**Required action:** All of the data that follows should be retyped exactly, please, except the pictures.

**Provided data:**
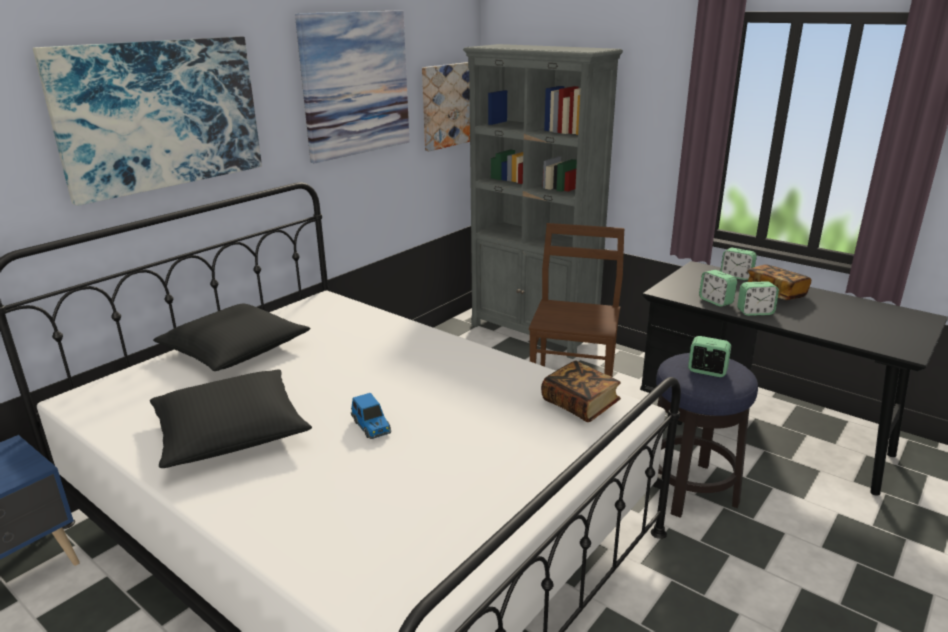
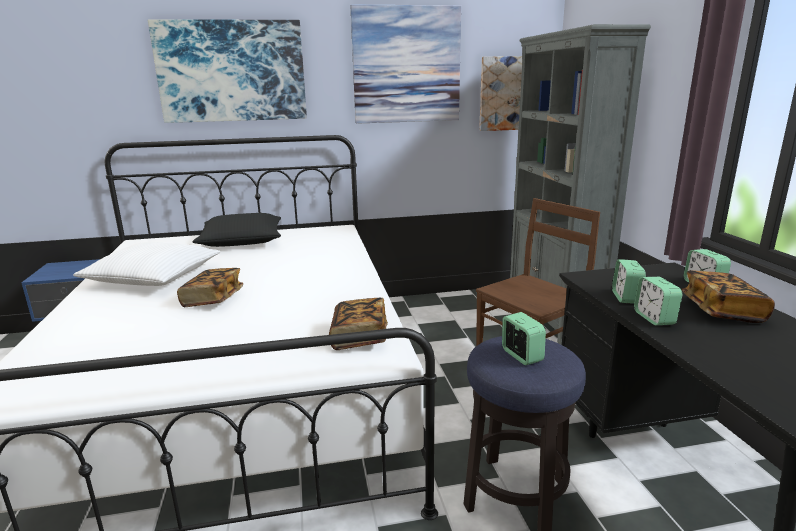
camera: 40 degrees right, 5 degrees down
(230, 431) = (153, 277): black pillow -> white pillow
(371, 427) = (213, 299): toy car -> book
(755, 312) = (654, 318): alarm clock -> alarm clock turned 45 degrees clockwise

**Answer area:**
camera: 40 degrees right, 5 degrees down
(230, 431) = (153, 277): black pillow -> white pillow
(371, 427) = (213, 299): toy car -> book
(755, 312) = (654, 318): alarm clock -> alarm clock turned 45 degrees clockwise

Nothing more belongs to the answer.